* _WRITTEN TASK_
Only some lines are wanted. Transcribe, exactly, the lines below from the line with "water bottle: present [517,669,556,759]" up to and including the line with "cup: present [476,266,579,341]".

Bounding box coordinates
⁂

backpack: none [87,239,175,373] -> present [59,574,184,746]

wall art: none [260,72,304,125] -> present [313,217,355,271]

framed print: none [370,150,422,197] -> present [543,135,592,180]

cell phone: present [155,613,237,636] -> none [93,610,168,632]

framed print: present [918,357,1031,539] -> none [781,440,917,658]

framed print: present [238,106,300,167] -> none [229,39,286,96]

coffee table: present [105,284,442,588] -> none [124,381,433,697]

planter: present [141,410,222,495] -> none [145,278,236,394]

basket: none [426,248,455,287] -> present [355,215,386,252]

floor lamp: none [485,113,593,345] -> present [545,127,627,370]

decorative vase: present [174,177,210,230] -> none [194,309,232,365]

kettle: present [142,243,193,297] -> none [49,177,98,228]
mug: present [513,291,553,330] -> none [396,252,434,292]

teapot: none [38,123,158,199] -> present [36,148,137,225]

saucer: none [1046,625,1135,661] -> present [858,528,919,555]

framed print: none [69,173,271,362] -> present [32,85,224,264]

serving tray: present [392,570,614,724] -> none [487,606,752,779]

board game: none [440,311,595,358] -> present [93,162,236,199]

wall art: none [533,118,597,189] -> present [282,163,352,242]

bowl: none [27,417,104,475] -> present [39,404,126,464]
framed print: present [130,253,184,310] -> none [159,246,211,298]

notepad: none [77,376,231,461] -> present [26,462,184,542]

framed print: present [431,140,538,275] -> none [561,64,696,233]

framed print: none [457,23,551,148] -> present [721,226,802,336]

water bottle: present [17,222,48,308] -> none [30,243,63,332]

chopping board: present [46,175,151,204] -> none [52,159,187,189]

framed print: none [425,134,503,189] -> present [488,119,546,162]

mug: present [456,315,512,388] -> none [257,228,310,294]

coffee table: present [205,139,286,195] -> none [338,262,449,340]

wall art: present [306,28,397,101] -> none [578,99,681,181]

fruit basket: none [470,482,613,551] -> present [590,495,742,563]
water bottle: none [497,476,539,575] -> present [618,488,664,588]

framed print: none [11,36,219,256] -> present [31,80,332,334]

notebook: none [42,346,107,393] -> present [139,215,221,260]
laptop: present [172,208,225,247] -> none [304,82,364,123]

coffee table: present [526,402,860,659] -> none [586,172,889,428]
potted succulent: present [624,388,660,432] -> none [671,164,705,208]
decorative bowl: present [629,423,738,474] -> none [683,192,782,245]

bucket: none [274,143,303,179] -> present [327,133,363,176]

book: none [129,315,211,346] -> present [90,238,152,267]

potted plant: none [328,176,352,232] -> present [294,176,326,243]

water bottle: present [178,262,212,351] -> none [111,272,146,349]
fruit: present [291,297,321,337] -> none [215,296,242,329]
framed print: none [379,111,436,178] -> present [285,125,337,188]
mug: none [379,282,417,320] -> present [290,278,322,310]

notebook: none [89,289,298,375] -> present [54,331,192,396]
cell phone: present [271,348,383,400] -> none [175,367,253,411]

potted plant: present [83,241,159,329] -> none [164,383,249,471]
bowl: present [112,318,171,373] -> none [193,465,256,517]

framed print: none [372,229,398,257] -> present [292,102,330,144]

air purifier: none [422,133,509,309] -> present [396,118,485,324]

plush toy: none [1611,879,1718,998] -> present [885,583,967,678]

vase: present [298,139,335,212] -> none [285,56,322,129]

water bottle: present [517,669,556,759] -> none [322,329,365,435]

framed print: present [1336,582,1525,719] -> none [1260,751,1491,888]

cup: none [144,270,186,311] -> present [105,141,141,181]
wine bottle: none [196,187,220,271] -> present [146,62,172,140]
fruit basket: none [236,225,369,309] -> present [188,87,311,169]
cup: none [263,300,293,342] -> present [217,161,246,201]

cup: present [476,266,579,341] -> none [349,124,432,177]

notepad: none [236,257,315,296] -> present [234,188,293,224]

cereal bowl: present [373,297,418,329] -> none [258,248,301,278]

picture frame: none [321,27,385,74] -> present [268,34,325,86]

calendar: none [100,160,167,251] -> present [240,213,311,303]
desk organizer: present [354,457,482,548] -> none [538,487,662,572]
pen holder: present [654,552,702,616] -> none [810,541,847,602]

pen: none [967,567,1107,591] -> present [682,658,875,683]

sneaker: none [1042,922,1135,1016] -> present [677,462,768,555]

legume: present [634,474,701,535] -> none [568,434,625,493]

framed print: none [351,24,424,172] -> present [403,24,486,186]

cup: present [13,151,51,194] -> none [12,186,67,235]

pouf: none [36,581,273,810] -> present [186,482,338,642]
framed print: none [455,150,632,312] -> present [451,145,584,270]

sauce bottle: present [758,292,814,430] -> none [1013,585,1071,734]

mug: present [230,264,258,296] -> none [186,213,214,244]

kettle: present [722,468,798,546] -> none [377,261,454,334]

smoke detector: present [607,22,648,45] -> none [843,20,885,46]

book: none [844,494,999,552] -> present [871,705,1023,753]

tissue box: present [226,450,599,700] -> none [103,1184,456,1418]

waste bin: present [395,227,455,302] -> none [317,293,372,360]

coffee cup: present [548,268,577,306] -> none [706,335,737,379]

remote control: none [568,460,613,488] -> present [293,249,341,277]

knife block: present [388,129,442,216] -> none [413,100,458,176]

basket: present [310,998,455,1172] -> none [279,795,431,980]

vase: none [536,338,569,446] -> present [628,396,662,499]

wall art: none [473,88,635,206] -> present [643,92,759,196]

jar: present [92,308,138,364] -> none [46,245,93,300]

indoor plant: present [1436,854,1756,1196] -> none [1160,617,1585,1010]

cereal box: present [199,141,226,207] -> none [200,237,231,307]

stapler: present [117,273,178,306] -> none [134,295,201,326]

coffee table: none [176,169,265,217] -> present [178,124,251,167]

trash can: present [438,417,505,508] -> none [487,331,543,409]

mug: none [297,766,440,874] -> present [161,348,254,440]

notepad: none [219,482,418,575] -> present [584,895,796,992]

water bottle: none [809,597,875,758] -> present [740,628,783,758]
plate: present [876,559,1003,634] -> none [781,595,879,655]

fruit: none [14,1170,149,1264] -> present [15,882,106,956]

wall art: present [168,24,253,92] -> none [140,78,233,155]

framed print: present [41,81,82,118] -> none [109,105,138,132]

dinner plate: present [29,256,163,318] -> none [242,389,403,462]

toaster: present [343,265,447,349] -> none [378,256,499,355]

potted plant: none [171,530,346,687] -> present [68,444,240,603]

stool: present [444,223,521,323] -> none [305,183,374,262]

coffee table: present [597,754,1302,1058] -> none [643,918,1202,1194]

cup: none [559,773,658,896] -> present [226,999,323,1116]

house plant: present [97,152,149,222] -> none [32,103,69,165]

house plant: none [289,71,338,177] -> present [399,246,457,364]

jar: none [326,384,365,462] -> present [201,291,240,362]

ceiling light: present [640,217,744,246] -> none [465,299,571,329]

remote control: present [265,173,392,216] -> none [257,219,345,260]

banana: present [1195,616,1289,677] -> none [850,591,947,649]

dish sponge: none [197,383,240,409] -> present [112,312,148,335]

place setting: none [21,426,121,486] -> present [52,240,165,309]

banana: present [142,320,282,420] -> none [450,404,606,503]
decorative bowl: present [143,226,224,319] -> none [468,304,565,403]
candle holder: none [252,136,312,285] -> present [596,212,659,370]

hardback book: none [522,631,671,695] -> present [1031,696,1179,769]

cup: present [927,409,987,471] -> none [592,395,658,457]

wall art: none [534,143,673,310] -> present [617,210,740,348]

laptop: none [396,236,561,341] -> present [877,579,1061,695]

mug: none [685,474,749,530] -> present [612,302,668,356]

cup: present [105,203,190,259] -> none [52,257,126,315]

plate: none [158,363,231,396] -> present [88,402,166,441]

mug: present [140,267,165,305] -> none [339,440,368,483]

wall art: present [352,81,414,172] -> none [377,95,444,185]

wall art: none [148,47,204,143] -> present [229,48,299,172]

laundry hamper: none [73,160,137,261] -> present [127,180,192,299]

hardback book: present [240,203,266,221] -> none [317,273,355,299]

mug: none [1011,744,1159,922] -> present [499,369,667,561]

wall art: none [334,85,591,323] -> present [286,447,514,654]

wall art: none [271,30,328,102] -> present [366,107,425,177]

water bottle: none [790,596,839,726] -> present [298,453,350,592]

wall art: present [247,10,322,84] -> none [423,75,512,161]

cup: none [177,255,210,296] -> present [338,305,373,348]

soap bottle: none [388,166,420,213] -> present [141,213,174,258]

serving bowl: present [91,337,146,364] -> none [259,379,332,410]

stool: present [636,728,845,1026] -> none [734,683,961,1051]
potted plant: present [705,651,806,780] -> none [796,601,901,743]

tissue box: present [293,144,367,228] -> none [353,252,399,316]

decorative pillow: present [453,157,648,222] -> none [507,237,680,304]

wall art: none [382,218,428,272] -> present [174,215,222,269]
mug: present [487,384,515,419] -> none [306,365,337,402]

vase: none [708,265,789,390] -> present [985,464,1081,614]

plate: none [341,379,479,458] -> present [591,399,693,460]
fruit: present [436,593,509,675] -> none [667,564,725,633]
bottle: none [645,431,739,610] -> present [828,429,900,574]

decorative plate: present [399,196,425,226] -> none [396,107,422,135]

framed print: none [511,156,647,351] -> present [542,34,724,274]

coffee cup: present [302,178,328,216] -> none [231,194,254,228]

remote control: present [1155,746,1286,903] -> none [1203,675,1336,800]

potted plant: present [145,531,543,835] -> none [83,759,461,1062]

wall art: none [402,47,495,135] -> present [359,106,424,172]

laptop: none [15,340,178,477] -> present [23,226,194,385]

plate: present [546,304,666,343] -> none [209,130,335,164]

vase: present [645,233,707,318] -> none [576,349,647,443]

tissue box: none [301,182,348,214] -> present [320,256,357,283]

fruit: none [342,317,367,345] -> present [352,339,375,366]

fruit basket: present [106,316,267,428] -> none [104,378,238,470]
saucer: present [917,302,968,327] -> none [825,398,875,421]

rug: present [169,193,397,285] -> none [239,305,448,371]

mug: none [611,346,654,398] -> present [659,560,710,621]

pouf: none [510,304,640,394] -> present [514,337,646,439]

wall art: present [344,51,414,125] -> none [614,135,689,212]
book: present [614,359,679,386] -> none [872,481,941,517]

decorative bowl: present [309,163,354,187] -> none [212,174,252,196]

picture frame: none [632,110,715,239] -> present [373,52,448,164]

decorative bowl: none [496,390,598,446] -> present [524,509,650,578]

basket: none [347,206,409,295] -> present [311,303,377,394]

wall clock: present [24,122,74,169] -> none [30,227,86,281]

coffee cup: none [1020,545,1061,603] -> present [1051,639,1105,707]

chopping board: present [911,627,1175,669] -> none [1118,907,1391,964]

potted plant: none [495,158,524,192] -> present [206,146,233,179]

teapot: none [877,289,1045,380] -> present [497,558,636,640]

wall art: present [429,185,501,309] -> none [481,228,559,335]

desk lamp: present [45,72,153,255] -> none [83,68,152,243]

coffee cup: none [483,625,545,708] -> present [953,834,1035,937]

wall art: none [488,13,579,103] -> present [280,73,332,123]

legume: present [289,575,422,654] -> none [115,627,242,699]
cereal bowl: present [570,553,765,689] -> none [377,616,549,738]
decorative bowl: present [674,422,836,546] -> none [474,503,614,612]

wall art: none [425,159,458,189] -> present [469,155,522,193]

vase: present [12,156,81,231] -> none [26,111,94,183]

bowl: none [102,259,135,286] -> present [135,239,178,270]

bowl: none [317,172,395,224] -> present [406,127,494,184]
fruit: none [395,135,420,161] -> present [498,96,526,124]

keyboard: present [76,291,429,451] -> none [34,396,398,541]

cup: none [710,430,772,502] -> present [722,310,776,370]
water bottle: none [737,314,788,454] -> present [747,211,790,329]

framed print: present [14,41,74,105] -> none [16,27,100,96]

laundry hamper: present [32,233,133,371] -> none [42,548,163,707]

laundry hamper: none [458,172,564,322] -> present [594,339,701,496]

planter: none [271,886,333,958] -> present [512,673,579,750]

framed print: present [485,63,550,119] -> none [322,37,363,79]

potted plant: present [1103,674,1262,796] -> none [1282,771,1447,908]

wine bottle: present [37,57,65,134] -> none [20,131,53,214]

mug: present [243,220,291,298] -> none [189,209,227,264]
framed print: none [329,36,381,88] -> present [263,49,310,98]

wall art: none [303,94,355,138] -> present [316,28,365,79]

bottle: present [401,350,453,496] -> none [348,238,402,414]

⁂

* _EXERCISE OUTPUT_
water bottle: present [517,669,556,759] -> none [322,329,365,435]

framed print: present [1336,582,1525,719] -> none [1260,751,1491,888]

cup: none [144,270,186,311] -> present [105,141,141,181]
wine bottle: none [196,187,220,271] -> present [146,62,172,140]
fruit basket: none [236,225,369,309] -> present [188,87,311,169]
cup: none [263,300,293,342] -> present [217,161,246,201]

cup: present [476,266,579,341] -> none [349,124,432,177]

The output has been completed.